Source excerpt -
◇ ◇ ◇ ◇

Sermon Sunday 21 May, 2017

LessonsActs 17: 22 - 311 Peter 3: 13 - 22

St John 14: 15 - 21

Recently my attention was drawn to an article in The Guardian. Entitled ‘The Meaning of Life in a World without Work’, the piece was written by a lecturer at the Hebrew University of Jerusalem, Yuval Noah Harari. The thrust of the article was that, as artificial intelligence outperforms humans in more and more tasks, it will replace more and more jobs. New professions may emerge such as virtual-world designers. Harari asked how we keep unemployed people occupied and content? Can society provide a universal basic income for unemployed and unemployable people in a world in which many don’t need to work or can’t work in the sort of high-tech design jobs available?

One answer, he said, was computer games. Computer games or virtual reality can offer excitement and emotional engagement. Harari said that humanity has always engaged in virtual reality as a means of escaping the real world. As an atheist/secular writer, Harari says that religions are virtual reality games. Is Harari’s assessment of religion credible?

Harari wrote:

Muslims and Christians go through life trying to gain

points in their favourite virtual reality game. If you

pray every day, you get points. If you forget to pray,

you lose points. If by the end of your life you gain

enough points, then after you die you go to the next

level of the game (aka heaven).

Harari said that, in the past, virtual reality was superimposed on reality through human imagination and with sacred books. Today that virtual reality is through smartphones. Harari tells of walking with his six-year-old nephew through Jerusalem. His nephew was hunting for Pokémon. His nephew saw Pokémon everywhere. I have done this myself with my son: Mayfield Salisbury was the scene of a great battle! Harari said that it is no different for Jews, Muslims and Christians. With their sacred books they see holiness everywhere. However, Harari said, ‘When you look at the objective reality of Jerusalem, all you see are stones and buildings.’

Consumerism is another virtual reality game: you gain points by acquiring new cars, buying expensive brands and taking holidays abroad each year or several times a year. The more we can do these things - the more we can achieve or consume – the more we tell ourselves that we are winning the game.

Like all others who talk in tones of authority, Harari said, ‘To the best of our scientific knowledge, human life has no meaning.’

By way of example of living without working, of existing on minimum income, Harari points to Ultra-Orthodox Jewish men. All day they study the Scriptures and perform rituals; they receive subsidy and support from the State. They live in relative poverty but in every survey of ‘life satisfaction’, in every global survey, Israel is almost always at the top and Ultra-Orthodox Jewish men report the highest levels of life satisfaction. Harari said that work being essential for meaning is an ideology, which needs to be challenged. The future, he said, belongs to fantasy, to virtual reality – and that is the way life has always been for humanity.

◇ ◇ ◇ ◇

What to do -
**a)** In the sermon, why does Harari expect artificial intelligence to replace more and more jobs?
**b)** According to the sermon, which newspaper published the article by Harari?
**c)** Copy the sermon word for word from "Like all others" up to and including "been for humanity.".

Stored data -
◇ ◇ ◇ ◇

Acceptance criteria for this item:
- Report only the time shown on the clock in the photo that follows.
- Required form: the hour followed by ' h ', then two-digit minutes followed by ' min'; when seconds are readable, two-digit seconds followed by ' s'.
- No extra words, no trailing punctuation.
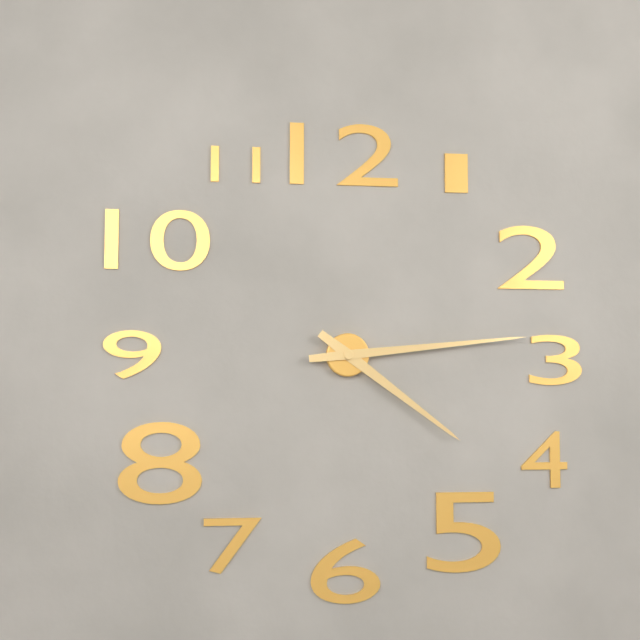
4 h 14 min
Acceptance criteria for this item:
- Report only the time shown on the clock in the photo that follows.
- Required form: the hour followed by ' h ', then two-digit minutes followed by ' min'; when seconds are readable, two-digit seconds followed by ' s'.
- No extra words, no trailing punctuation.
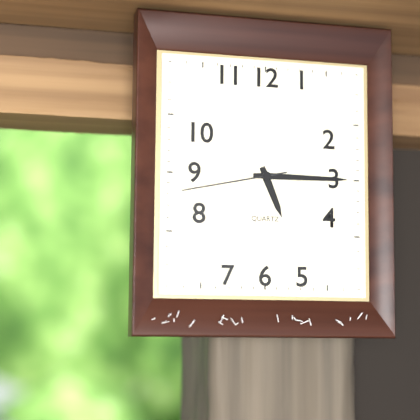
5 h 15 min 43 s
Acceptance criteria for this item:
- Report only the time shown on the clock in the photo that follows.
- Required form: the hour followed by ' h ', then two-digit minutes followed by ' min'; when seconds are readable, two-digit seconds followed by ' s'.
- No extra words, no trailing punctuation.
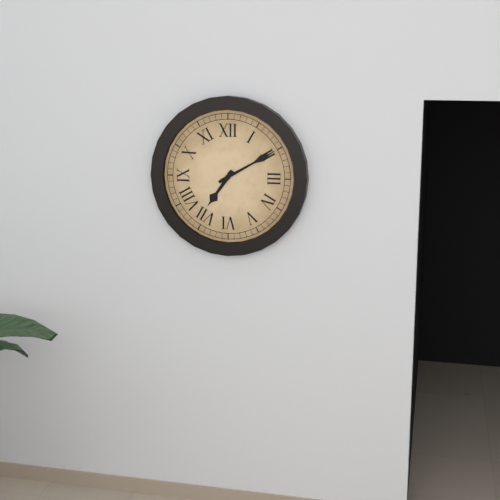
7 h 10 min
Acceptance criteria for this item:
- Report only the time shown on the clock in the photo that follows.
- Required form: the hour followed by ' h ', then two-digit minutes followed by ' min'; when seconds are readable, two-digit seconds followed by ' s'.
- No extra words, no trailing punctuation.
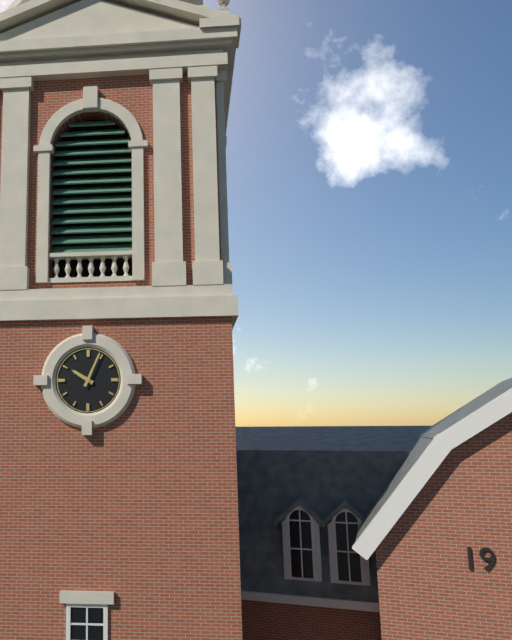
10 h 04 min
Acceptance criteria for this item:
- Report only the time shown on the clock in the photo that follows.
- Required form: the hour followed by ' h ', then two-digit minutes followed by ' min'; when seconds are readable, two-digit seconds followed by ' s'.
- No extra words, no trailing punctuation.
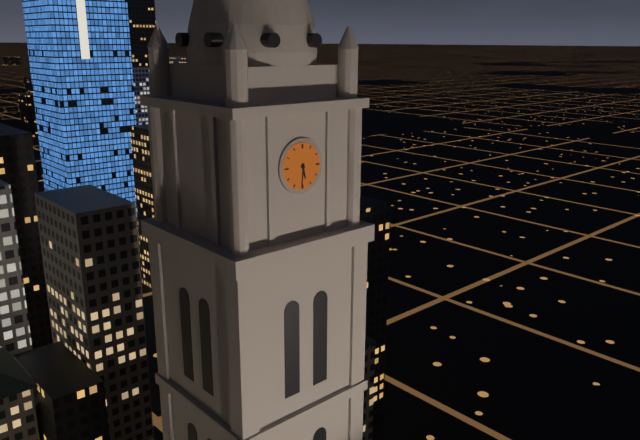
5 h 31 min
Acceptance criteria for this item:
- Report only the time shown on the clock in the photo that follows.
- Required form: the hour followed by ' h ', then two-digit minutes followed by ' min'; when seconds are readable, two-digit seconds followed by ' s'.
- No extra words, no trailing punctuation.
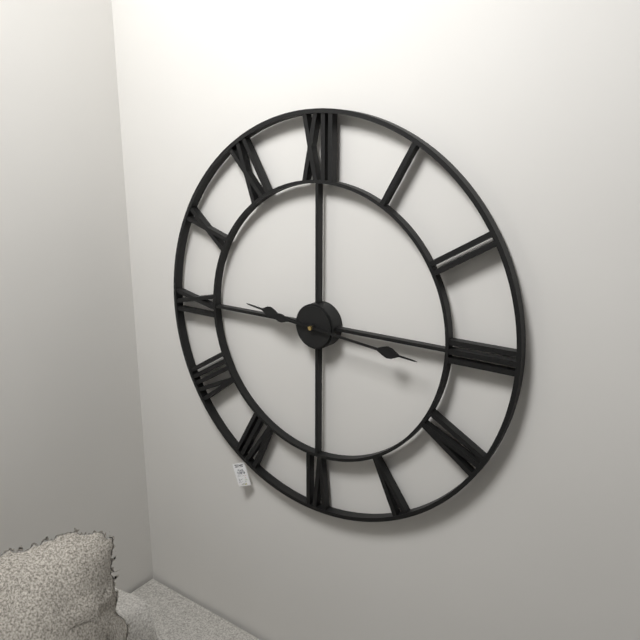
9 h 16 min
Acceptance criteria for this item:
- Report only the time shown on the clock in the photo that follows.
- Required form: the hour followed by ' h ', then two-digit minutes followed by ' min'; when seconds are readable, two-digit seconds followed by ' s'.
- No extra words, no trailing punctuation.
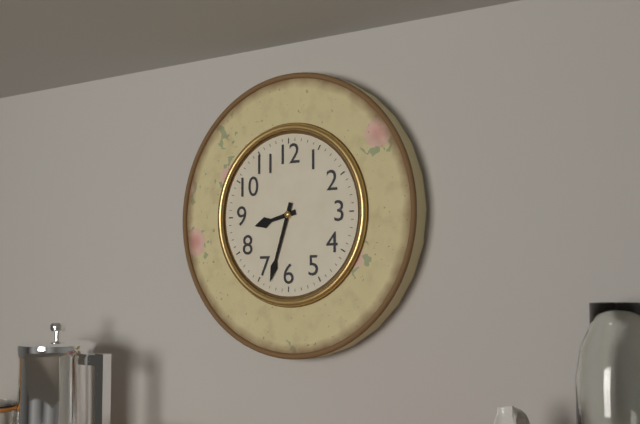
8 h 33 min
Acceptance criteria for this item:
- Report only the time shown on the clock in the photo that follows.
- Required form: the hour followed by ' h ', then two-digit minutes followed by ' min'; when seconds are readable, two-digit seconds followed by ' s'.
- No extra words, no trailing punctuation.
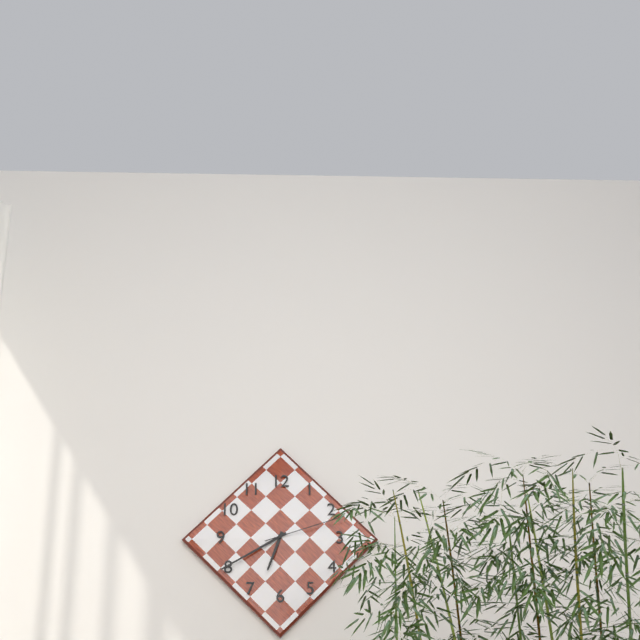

◇ ◇ ◇ ◇

Replies -
**a)** Harari expects this because artificial intelligence is outperforming humans in more and more tasks.

**b)** The Guardian.

**c)**
Like all others who talk in tones of authority, Harari said, ‘To the best of our scientific knowledge, human life has no meaning.’

By way of example of living without working, of existing on minimum income, Harari points to Ultra-Orthodox Jewish men. All day they study the Scriptures and perform rituals; they receive subsidy and support from the State. They live in relative poverty but in every survey of ‘life satisfaction’, in every global survey, Israel is almost always at the top and Ultra-Orthodox Jewish men report the highest levels of life satisfaction. Harari said that work being essential for meaning is an ideology, which needs to be challenged. The future, he said, belongs to fantasy, to virtual reality – and that is the way life has always been for humanity.